C'était dans l'atelier de Tal Coat. Le soir tombait. Mais de l'une à l'autre des toiles dispersées, la lumière enfouie se pressait à la surface. dehors ? Dedans ? La profondeur montait des profondeurs. [...] La forme habite l'espace et l'espace la forme. Dehors, dedans, n'existent que l'un à l'autre ; la forme est, au sens strict, le lieu de leur rencontre.

 

Même si elle demeure toujours une condition nécessaire de la création, sa présence n'est jamais insistante chez Tal Coat qui ne destine pas son travail à un équilibre parfait, une totalité achevée. Il excède ce repos apollinien. Détruire pour toujours reconstruire...jusque dans l'écriture et la poésie, la sienne et celle d'André du Bouchet avec laquelle il ne cessera de converser. 

 

Un poème, disait André du Bouchet, c’est un peu comme dans une conversation dans laquelle il ne faut pas chercher à tout comprendre sinon elle s’arrêterait. C’est toujours pour se retrouver ou pour retrouver l’autre (l’autre en soi ou l’autre extérieur à soi) que l’on écrit.

 

Tout le travail de l’écrivain consiste à réanimer les mots surgis, notés, et devenus après coup, comme inertes. À retrouver leur « point de source ». Et pour cela, à élaguer, à supprimer une partie des mots qui sont venus s’ajouter aux premiers. Oui, le travail de l’écrivain consiste en cela : à revenir au point de départ « qui est le point vivant, toujours perdu », à renouer avec lui, à retrouver « cet instant initial où l’on a ressenti l’urgence de noter », afin que cet instant continue à être mouvement, ouverture. Ce qui ne va pas sans arrachement, sans déchirement.
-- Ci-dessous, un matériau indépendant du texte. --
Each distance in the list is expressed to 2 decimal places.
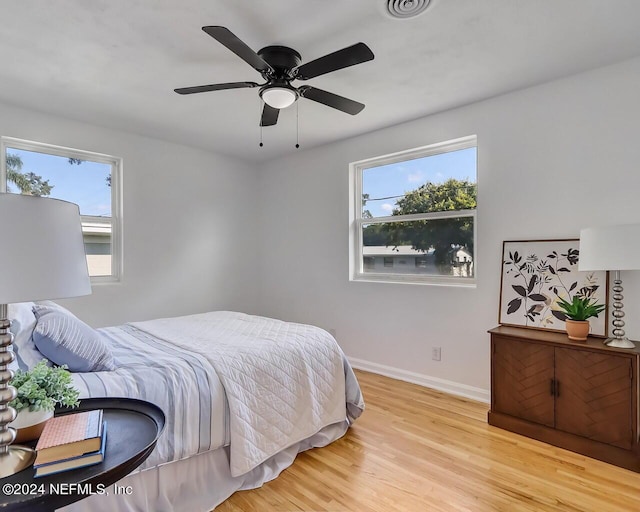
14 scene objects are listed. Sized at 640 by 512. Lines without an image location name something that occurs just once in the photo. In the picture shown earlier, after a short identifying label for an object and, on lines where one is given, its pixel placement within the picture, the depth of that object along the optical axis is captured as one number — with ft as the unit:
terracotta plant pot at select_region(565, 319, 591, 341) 7.50
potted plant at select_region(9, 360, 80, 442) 3.34
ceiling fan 5.86
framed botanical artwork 8.02
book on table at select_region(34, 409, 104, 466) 3.09
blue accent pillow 5.13
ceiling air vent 5.78
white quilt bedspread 6.00
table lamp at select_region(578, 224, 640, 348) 6.65
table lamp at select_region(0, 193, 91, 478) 2.68
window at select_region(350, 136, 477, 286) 10.54
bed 5.16
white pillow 4.83
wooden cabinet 6.72
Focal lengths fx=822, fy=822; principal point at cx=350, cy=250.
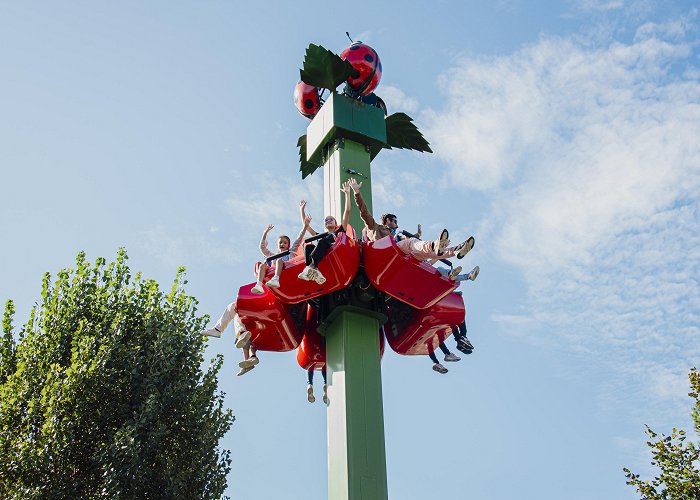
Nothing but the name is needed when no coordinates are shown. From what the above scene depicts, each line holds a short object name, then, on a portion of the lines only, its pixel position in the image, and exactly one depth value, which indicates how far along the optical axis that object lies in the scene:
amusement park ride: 8.39
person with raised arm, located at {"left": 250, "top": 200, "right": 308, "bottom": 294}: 8.73
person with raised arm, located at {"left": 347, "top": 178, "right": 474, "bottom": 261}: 8.09
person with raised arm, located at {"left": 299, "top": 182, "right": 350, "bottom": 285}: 8.50
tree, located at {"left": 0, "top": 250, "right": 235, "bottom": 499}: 10.27
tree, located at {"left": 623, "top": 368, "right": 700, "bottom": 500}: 12.26
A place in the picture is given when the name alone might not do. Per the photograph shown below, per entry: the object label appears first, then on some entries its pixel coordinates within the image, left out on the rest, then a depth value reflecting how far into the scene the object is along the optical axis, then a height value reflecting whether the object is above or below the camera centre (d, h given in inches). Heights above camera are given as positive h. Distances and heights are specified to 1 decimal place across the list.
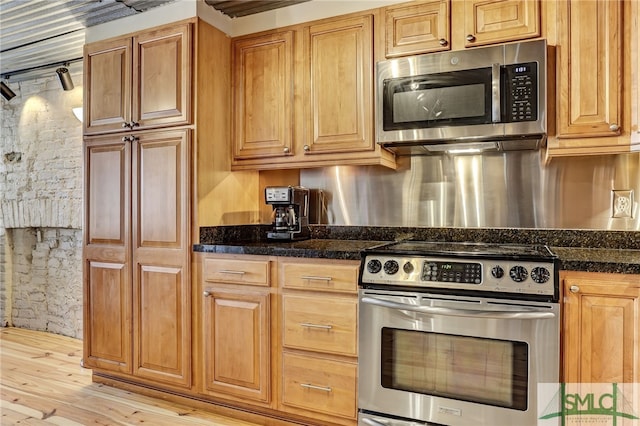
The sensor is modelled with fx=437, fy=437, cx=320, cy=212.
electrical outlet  89.1 +1.4
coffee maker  105.1 -0.2
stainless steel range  71.2 -21.5
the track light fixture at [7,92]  156.9 +43.1
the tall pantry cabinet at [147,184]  102.2 +6.6
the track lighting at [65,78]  145.4 +44.6
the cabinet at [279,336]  85.4 -26.2
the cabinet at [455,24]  84.3 +37.8
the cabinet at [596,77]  78.2 +24.2
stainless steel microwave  80.9 +21.9
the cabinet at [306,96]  97.7 +27.0
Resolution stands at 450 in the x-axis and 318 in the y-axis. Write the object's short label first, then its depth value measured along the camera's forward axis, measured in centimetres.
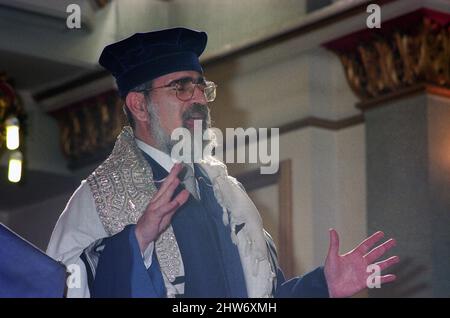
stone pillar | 1055
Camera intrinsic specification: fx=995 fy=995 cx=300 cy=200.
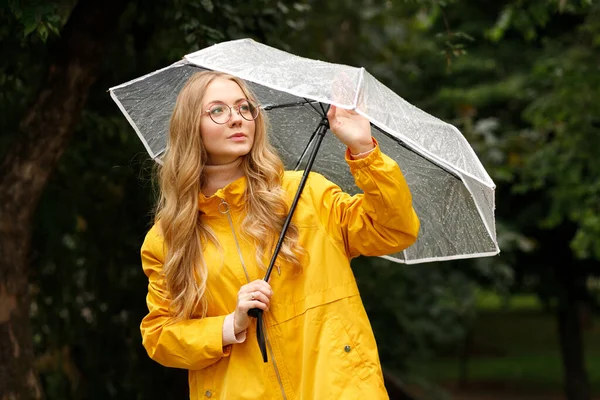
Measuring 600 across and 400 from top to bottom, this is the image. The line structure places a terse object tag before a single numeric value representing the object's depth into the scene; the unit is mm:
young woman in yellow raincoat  3109
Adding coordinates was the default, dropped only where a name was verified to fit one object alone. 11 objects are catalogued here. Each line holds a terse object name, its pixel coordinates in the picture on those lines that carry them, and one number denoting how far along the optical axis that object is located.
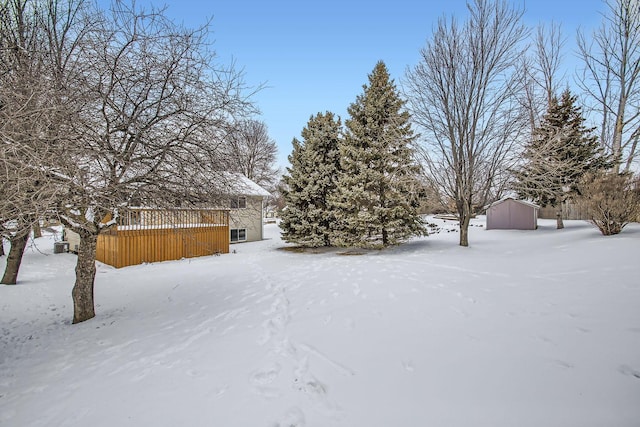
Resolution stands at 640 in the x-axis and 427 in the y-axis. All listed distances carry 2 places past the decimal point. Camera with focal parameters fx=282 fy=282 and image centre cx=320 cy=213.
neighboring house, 17.03
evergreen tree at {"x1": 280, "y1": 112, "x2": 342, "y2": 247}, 13.16
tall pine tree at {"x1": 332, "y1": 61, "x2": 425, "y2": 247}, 11.34
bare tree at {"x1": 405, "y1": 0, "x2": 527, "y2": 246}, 10.31
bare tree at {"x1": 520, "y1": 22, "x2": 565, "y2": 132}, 15.78
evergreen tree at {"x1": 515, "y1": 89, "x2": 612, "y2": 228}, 10.17
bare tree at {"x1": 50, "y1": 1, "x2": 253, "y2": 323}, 4.39
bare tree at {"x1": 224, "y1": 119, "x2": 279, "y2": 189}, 26.71
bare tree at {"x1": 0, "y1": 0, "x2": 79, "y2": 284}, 2.71
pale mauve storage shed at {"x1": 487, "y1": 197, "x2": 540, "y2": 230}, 16.66
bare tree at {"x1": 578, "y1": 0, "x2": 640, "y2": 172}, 11.47
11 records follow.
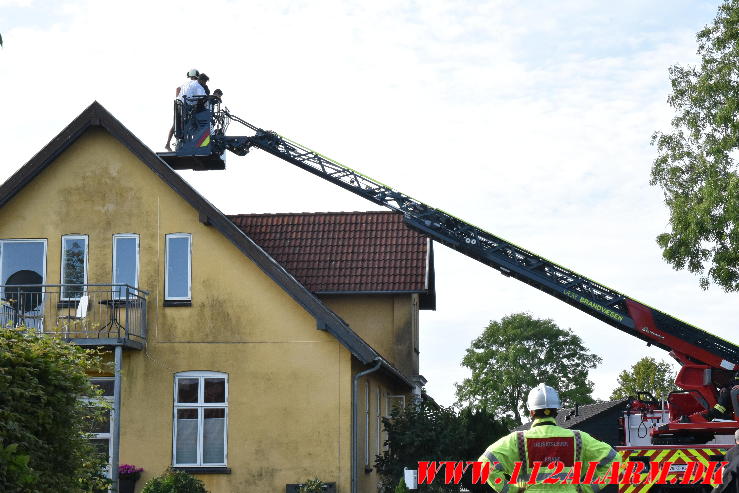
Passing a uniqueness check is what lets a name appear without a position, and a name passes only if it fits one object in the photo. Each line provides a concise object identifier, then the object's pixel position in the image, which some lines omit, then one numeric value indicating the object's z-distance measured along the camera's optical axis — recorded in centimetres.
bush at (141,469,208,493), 1797
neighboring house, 1847
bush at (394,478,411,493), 1755
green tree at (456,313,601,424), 7200
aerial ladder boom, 1842
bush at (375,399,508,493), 2006
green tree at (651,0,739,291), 2567
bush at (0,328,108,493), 854
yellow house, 1955
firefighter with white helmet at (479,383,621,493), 700
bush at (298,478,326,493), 1886
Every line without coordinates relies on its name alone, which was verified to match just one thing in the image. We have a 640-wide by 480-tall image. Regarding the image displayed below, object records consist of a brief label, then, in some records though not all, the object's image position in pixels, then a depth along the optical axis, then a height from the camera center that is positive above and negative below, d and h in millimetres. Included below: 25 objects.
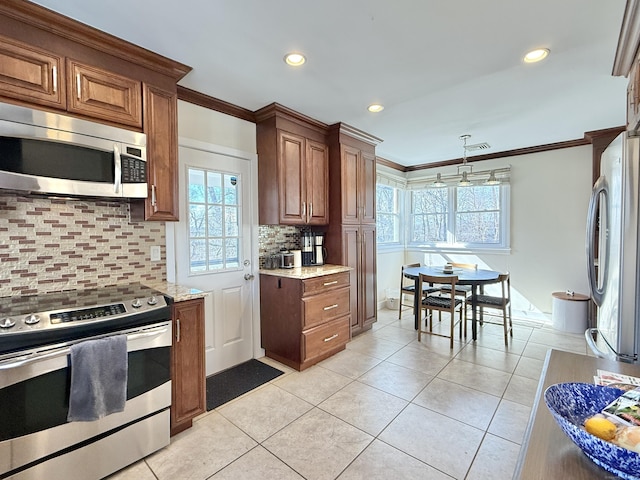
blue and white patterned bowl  627 -476
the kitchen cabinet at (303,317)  2904 -852
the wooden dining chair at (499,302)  3545 -850
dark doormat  2475 -1323
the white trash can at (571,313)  3893 -1068
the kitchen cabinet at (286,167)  3053 +685
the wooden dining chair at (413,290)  4141 -813
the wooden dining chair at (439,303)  3411 -852
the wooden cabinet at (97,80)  1636 +938
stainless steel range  1373 -753
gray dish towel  1497 -731
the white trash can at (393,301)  5133 -1167
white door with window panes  2666 -103
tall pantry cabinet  3590 +225
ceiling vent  4285 +1206
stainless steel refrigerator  1456 -128
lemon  687 -455
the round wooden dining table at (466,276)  3479 -543
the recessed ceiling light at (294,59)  2115 +1223
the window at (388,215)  5234 +302
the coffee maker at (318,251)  3611 -223
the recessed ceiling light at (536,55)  2059 +1210
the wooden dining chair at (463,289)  3774 -797
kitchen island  680 -541
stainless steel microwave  1586 +454
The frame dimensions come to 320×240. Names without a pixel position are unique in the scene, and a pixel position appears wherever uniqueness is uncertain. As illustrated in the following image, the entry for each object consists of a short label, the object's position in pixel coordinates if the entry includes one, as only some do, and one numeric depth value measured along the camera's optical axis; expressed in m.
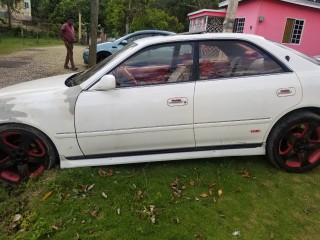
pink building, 14.59
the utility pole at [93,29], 6.09
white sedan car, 3.08
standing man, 9.60
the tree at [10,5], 25.86
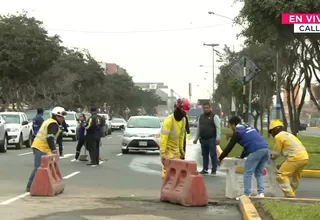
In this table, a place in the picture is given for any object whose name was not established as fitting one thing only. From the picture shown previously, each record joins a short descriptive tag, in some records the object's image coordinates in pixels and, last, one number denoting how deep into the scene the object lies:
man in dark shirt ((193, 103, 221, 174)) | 16.27
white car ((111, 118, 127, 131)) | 60.09
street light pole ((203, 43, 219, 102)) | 59.59
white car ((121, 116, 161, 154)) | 24.16
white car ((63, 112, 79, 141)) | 36.16
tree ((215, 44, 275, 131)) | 44.31
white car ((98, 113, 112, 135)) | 47.04
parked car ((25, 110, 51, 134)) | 33.19
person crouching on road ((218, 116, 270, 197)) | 11.01
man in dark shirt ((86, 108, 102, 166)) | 18.63
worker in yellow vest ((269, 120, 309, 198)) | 11.23
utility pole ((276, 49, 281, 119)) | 29.57
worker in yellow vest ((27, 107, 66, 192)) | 11.76
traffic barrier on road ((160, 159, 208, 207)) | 10.57
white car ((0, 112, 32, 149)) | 26.77
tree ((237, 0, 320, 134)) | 19.90
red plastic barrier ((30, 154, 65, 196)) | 11.53
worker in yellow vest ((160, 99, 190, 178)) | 10.96
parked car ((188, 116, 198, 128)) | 79.51
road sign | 21.59
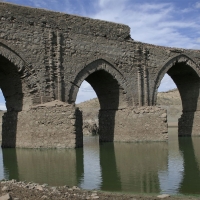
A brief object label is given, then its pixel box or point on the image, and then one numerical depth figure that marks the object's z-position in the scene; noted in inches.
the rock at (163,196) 209.6
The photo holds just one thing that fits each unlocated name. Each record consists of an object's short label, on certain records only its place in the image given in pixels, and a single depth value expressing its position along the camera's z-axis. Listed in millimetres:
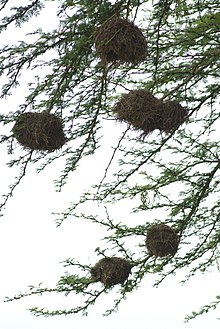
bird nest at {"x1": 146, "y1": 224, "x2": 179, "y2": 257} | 9609
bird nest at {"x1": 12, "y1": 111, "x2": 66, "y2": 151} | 5777
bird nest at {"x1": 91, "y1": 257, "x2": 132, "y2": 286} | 10375
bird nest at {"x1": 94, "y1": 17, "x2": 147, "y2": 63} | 5484
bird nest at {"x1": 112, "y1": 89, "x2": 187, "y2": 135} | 6211
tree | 8273
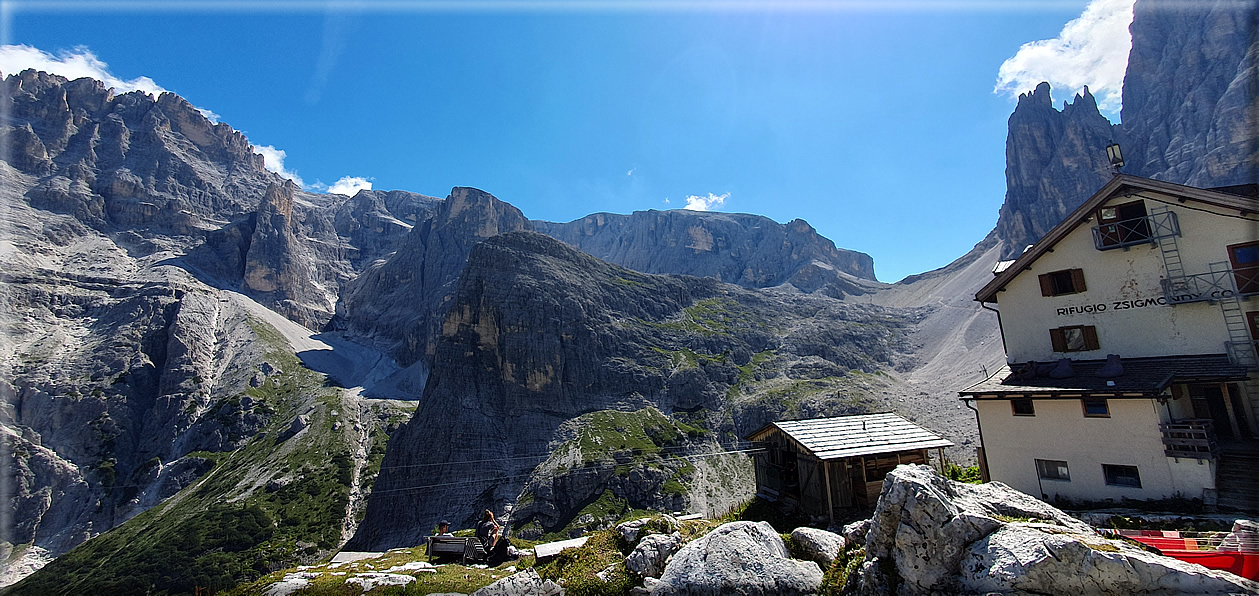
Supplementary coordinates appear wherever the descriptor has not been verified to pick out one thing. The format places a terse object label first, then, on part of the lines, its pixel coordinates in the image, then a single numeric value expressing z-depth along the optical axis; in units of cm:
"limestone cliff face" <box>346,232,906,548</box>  9894
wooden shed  2327
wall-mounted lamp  2467
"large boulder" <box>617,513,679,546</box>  1817
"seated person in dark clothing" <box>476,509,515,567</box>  1892
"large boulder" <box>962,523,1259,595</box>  850
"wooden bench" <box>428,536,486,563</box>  1981
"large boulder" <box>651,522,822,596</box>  1307
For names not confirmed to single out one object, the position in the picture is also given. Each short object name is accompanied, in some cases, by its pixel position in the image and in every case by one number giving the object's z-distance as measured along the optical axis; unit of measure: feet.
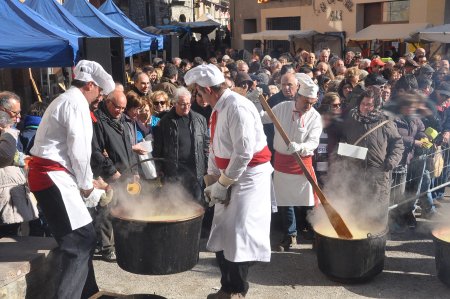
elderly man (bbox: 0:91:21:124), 16.34
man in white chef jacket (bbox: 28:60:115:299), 11.82
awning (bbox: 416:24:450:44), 43.96
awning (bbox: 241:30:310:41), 74.91
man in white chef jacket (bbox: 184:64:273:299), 12.63
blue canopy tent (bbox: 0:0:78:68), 21.53
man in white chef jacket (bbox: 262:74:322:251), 17.15
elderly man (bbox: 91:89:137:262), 16.11
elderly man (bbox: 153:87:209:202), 18.03
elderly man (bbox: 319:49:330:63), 39.80
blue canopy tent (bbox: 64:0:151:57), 39.91
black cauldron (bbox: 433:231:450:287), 14.51
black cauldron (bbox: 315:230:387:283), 14.89
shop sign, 78.29
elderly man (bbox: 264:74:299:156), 19.74
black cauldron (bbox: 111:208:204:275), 12.10
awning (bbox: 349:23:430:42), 60.18
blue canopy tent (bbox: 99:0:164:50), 47.91
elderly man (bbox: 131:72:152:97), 23.09
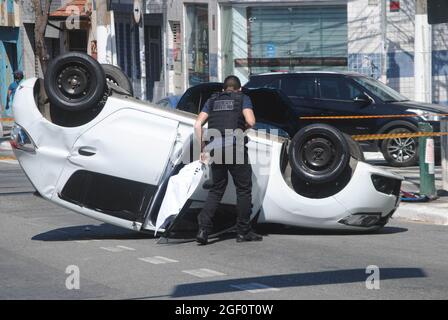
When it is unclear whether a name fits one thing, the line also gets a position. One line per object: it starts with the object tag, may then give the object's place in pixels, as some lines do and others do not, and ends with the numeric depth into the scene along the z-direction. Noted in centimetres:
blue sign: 3006
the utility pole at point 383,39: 2695
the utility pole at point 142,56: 2908
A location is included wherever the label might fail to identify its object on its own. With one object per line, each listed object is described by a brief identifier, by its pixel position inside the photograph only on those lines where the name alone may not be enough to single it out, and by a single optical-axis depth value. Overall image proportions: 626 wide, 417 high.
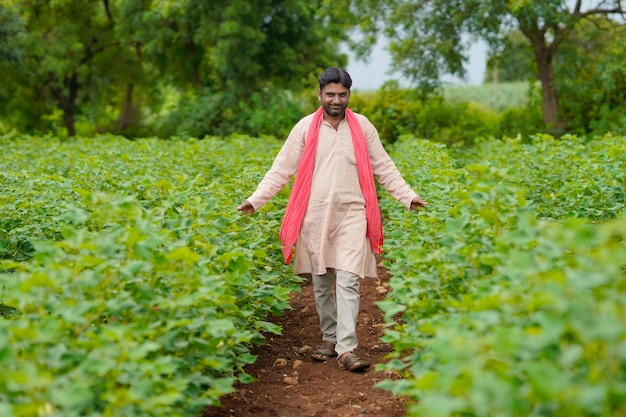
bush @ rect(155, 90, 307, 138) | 23.17
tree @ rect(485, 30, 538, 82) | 20.05
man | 5.81
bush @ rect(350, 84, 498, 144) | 21.27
Pour survivre et se dépasser, il faut d’abord s’arracher.

 

Avec cet ami de longue date, l'attitude est proche, la moins théâtrale possible dans laquelle rien n'est mis en valeur mais rien n'est mis délibérément dans l'ombre. Les blancs d'André du Bouchet en témoignent, sans artifice. Sa mise en page des mots n'aime pas non plus le cadrage, la composition établie d'avance, le retour à la ligne comme un retour à l'ordre.

 

Plus encore, le poète ressent comme le peintre dans son œuvre cette relation contradictoire au mot, qui le pousse à vouloir le détruire pour aller toujours au-delà.

 

« Je n'aime que ce qui se prête à être supprimé, à être retranché -, et j'enlève ce que j'aime

                  ... je n'ai pu travailler

que pour détruire mon poème

                .... de trop - j'avais crée

l'air - fait place

                ... comme si je ne pouvais voir avec netteté qu'à travers ma destruction.»